The world-empire of which I have dreamed shall consist in this, that the newly created German Empire shall first of all enjoy on all sides the most absolute confidence as a quiet, honorable, and peaceful neighbor; and that, if in the future they shall read in history of a German world-empire or of a Hohenzollern world-ruler, it shall not be founded upon acquisitions won with the sword but upon the mutual trust of the nations who are striving for the same goals. To express it briefly, as a great poet has said: “Limited outwardly, but with no limits upon inward development.”

You have mentioned the ships which here hang memorially from the ceiling of this beautiful old hall.
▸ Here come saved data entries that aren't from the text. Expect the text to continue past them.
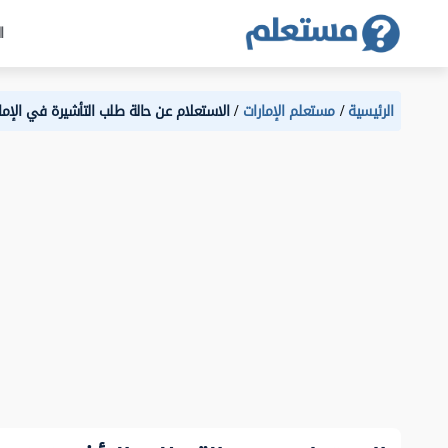
ا
الرئيسية
مستعلم الإمارات
الاستعلام عن حالة طلب التأشيرة في الإما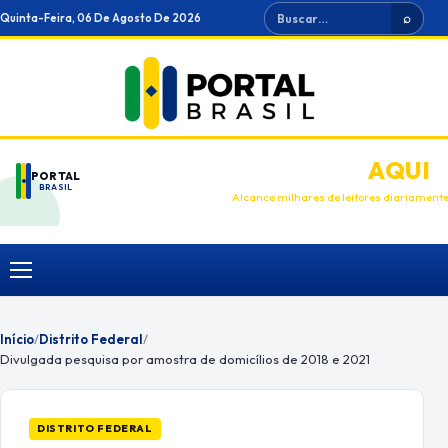
Ir
Buscar
Quinta-Feira, 06 De Agosto De 2026
⌕
para
o
conteúdo
ANUNCIE
AQUI
PORTAL
BRASIL
Alcance milhares de leitores diariament
Menu
Início
/
Distrito Federal
/
Divulgada pesquisa por amostra de domicílios de 2018 e 2021
DISTRITO FEDERAL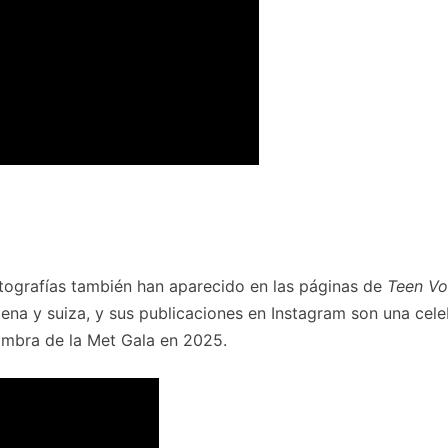
tografías también han aparecido en las páginas de
Teen V
ena y suiza, y sus publicaciones en Instagram son una cel
fombra de la Met Gala en 2025.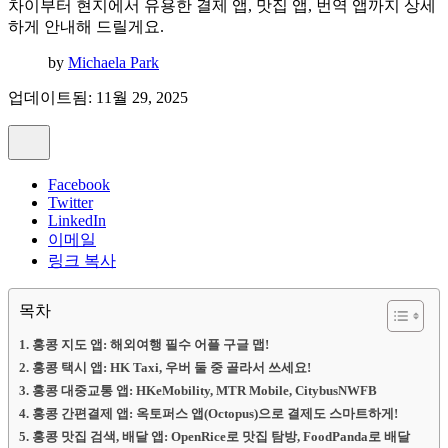
차이부터 현지에서 유용한 결제 앱, 맛집 앱, 번역 앱까지 상세
하게 안내해 드릴게요.
by
Michaela Park
업데이트됨: 11월 29, 2025
Facebook
Twitter
LinkedIn
이메일
링크 복사
목차
홍콩 지도 앱: 해외여행 필수 어플 구글 맵!
홍콩 택시 앱: HK Taxi, 우버 둘 중 골라서 쓰세요!
홍콩 대중교통 앱: HKeMobility, MTR Mobile, CitybusNWFB
홍콩 간편결제 앱: 옥토퍼스 앱(Octopus)으로 결제도 스마트하게!
홍콩 맛집 검색, 배달 앱: OpenRice로 맛집 탐방, FoodPanda로 배달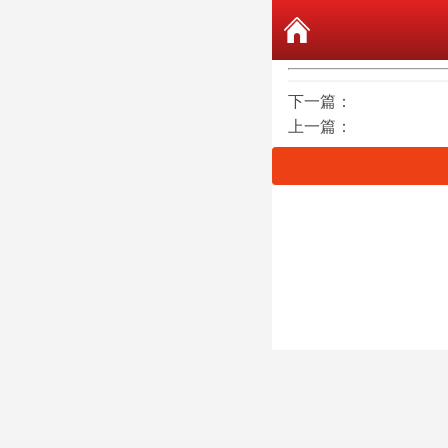
下一篇：
上一篇：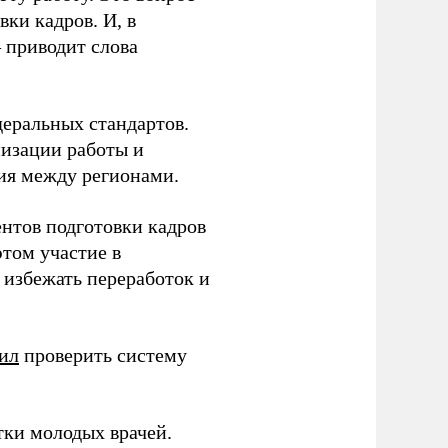
ки кадров. И, в
– приводит слова
еральных стандартов.
низации работы и
ия между регионами.
ентов подготовки кадров
этом участие в
избежать переработок и
ил
проверить систему
тки молодых врачей.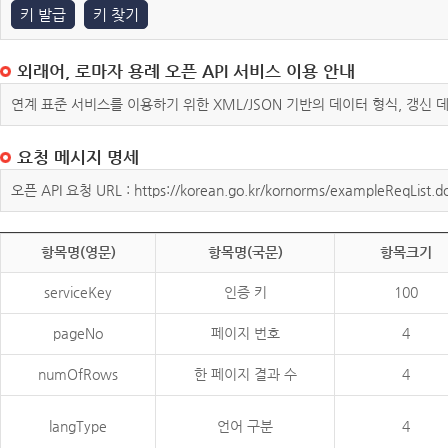
키 발급
키 찾기
외래어, 로마자 용례 오픈 API 서비스 이용 안내
연계 표준 서비스를 이용하기 위한 XML/JSON 기반의 데이터 형식, 갱신
요청 메시지 명세
오픈 API 요청 URL : https://korean.go.kr/kornorms/exampleReqList.d
항목명(영문)
항목명(국문)
항목크기
serviceKey
인증 키
100
pageNo
페이지 번호
4
numOfRows
한 페이지 결과 수
4
langType
언어 구분
4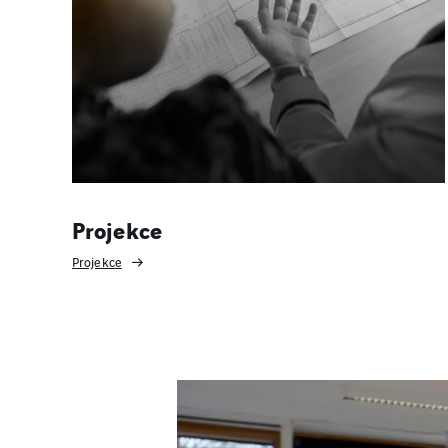
Projekce
Projekce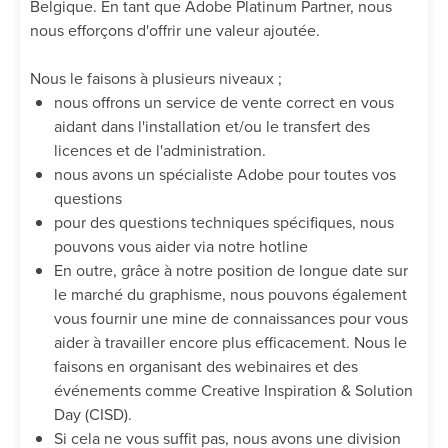
Belgique. En tant que Adobe Platinum Partner, nous
nous efforçons d'offrir une valeur ajoutée.
Nous le faisons à plusieurs niveaux ;
nous offrons un service de vente correct en vous
aidant dans l'installation et/ou le transfert des
licences et de l'administration.
nous avons un spécialiste Adobe pour toutes vos
questions
pour des questions techniques spécifiques, nous
pouvons vous aider via notre hotline
En outre, grâce à notre position de longue date sur
le marché du graphisme, nous pouvons également
vous fournir une mine de connaissances pour vous
aider à travailler encore plus efficacement. Nous le
faisons en organisant des webinaires et des
événements comme Creative Inspiration & Solution
Day (CISD).
Si cela ne vous suffit pas, nous avons une division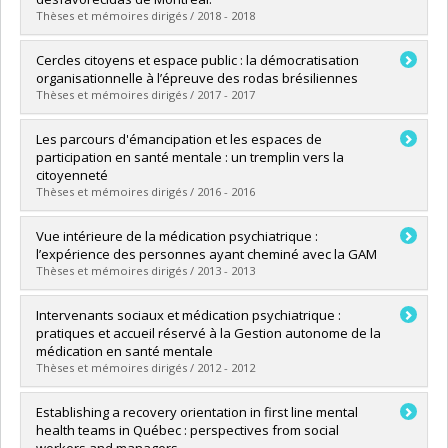
Thèses et mémoires dirigés / 2018 - 2018
Diplômé(e) :
Contreras Ramírez, Roberto A.
Cercles citoyens et espace public : la démocratisation
Cycle :
Doctorat
organisationnelle à l’épreuve des rodas brésiliennes
Diplôme obtenu :
Ph. D.
Thèses et mémoires dirigés / 2017 - 2017
Lien vers le document dans Papyrus
Diplômé(e) :
Ruelland, Isabelle
Les parcours d'émancipation et les espaces de
Cycle :
Doctorat
participation en santé mentale : un tremplin vers la
Diplôme obtenu :
Ph. D.
citoyenneté
Lien vers le document dans Papyrus
Thèses et mémoires dirigés / 2016 - 2016
Diplômé(e) :
Paquet, Louise
Vue intérieure de la médication psychiatrique :
Cycle :
Doctorat
l’expérience des personnes ayant cheminé avec la GAM
Diplôme obtenu :
Ph. D.
Thèses et mémoires dirigés / 2013 - 2013
Lien vers le document dans Papyrus
Diplômé(e) :
Cyr, Céline
Intervenants sociaux et médication psychiatrique :
Cycle :
Maîtrise
pratiques et accueil réservé à la Gestion autonome de la
Diplôme obtenu :
M. Sc.
médication en santé mentale
Lien vers le document dans Papyrus
Thèses et mémoires dirigés / 2012 - 2012
Diplômé(e) :
Benisty, Lisa
Establishing a recovery orientation in first line mental
Cycle :
Maîtrise
health teams in Québec : perspectives from social
Diplôme obtenu :
M. Sc.
workers and managers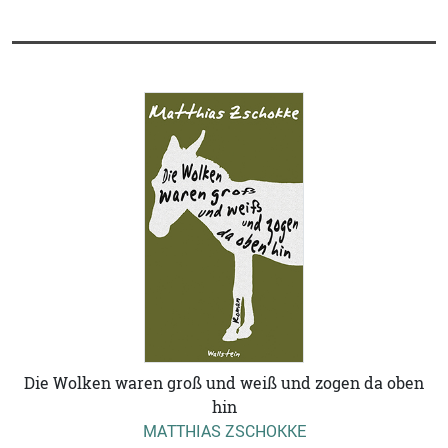
Die Wolken waren groß und weiß und zogen da oben
hin
MATTHIAS ZSCHOKKE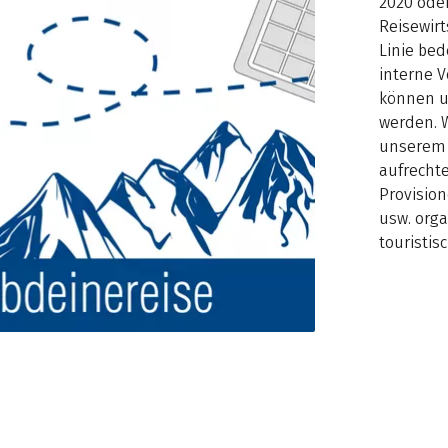
2020 oder
Reisewirt
Linie bed
interne V
können u
werden. W
unserem 
aufrechte
Provisio
usw. org
touristis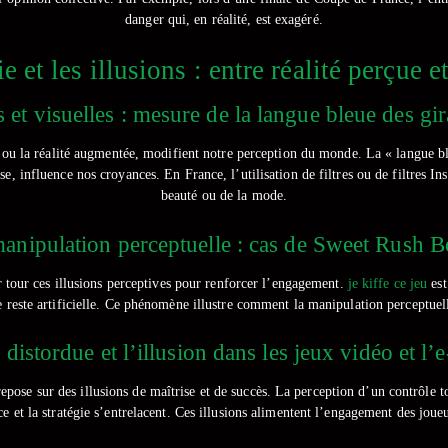
danger qui, en réalité, est exagéré.
 et les illusions : entre réalité perçue et
es et visuelles : mesure de la langue bleue des g
 ou la réalité augmentée, modifient notre perception du monde. La « langue ble
e, influence nos croyances. En France, l’utilisation de filtres ou de filtres In
beauté ou de la mode.
a manipulation perceptuelle : cas de Sweet Rush
ur tour ces illusions perceptives pour renforcer l’engagement.
je kiffe ce jeu
est
reste artificielle. Ce phénomène illustre comment la manipulation perceptuelle
 distordue et l’illusion dans les jeux vidéo et l’
epose sur des illusions de maîtrise et de succès. La perception d’un contrôle t
 et la stratégie s’entrelacent. Ces illusions alimentent l’engagement des joue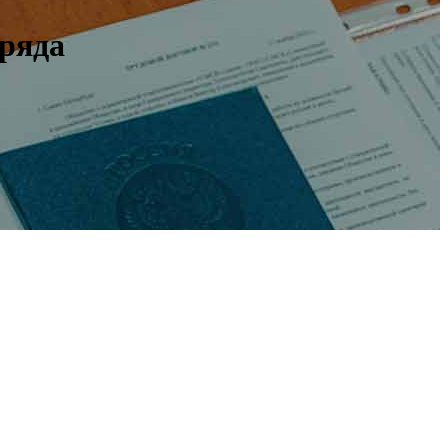
зряда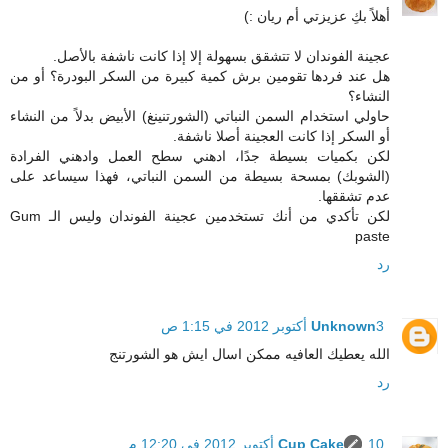
أهلاً بكِ عزيزتي أم ريان :)
عجينة الفوندان لا تتشقق بسهولة إلا إذا كانت ناشفة بالأصل.
هل عند فردها تقومين برش كمية كبيرة من السكر البودرة؟ أو من
النشاء؟
حاولي استخدام السمن النباتي (الشورتنينغ) الأبيض بدلاً من النشاء
أو السكر إذا كانت العجينة أصلا ناشفة.
لكن بكميات بسيطة جدًا، ادهني سطح العمل وادهني الفرادة
(الشوبك) بمسحة بسيطة من السمن النباتي، فهذا سيساعد على
عدم تشققها.
لكن تأكدي من أنك تستخدمين عجينة الفوندان وليس الـ Gum
paste
رد
3 أكتوبر 2012 في 1:15 ص
Unknown
الله يعطيك العافيه ممكن اسال ايش هو الشورتنج
رد
10 أكتوبر 2012 في 12:20 م
Cup Cake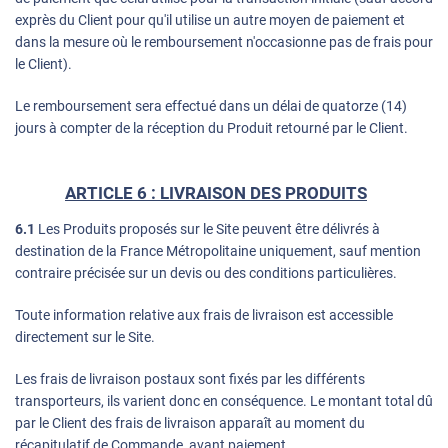
exprès du Client pour qu'il utilise un autre moyen de paiement et
dans la mesure où le remboursement n'occasionne pas de frais pour
le Client).
Le remboursement sera effectué dans un délai de quatorze (14)
jours à compter de la réception du Produit retourné par le Client.
ARTICLE 6 : LIVRAISON DES PRODUITS
6.1
Les Produits proposés sur le Site peuvent être délivrés à
destination de la France Métropolitaine uniquement, sauf mention
contraire précisée sur un devis ou des conditions particulières.
Toute information relative aux frais de livraison est accessible
directement sur le Site.
Les frais de livraison postaux sont fixés par les différents
transporteurs, ils varient donc en conséquence. Le montant total dû
par le Client des frais de livraison apparaît au moment du
récapitulatif de Commande, avant paiement.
The time in which I grew up was, in spite of the great war, not a great and glorious one for the seafaring part of our nation. I, too, have here drawn the logical conclusions from what my ancestors have done. In a military way much had been done within, as was necessary; now the equipment of the navy had to be brought forward.

I thank God that I do not have to make a desperate appeal here in this town hall as I once did in Hamburg.[41] The fleet is built and is on the seas; we have material for crews. The eagerness and the spirit are the same as those which filled the officers of the Prussian army at Hohenfriedberg, at Königgrätz, and at Sedan; and every German war-ship which leaves the slips is one more guarantee for peace on land. We are correspondingly more powerful as allies, and our opponents will be correspondingly less willing to offer us any aggression.

[41] The appeal referred to is the speech delivered at Hamburg on October 18, 1899, with its famous “Bitterly do we need a powerful fleet.”

To-day, as I scanned the citizens of Bremen, I saw the old and the young standing next each other—the old with their medals and their crosses, comrades in battle and in deeds under both the great leaders whose statues stand in this city, and before them stand the youth who shall grow up to the new empire and its tasks.

What will these tasks be? To develop steadily; to shun strife, hate, division, and jealousy; to rejoice in the German Fatherland as it is and not to strive after the impossible; to hold fast to the conviction that our God would never have taken such great pains with our German Fatherland and its people if he had not been preparing us for something still greater.

We are the salt of the earth, but we must also be worthy to be so. Therefore must our youth learn to give up and deny themselves what is not good for them, to put far from them the things which have slipped in from foreign peoples, and to preserve their morals, good conduct, reverence, and religion. Then some day may we write over the German people the motto on the helmet of the 1st Regiment of my guard: “Semper talis”—“Ever the Same.” Then we shall be looked upon from all sides with respect and in a measure with love as a safe and trustworthy people and can stand with our hand on our sword-hilt and with our shield grounded before us and say: “Tamen, come what will.”

I am sure that my words will fall upon good ground here in Bremen. Earnestly I hope that the golden peace which up to the present with God’s help we have maintained we may preserve still further and that under this peace Bremen may grow green, may bloom, and prosper. That is my innermost wish. Long life to Bremen—Hurrah! Hurrah! Hurrah!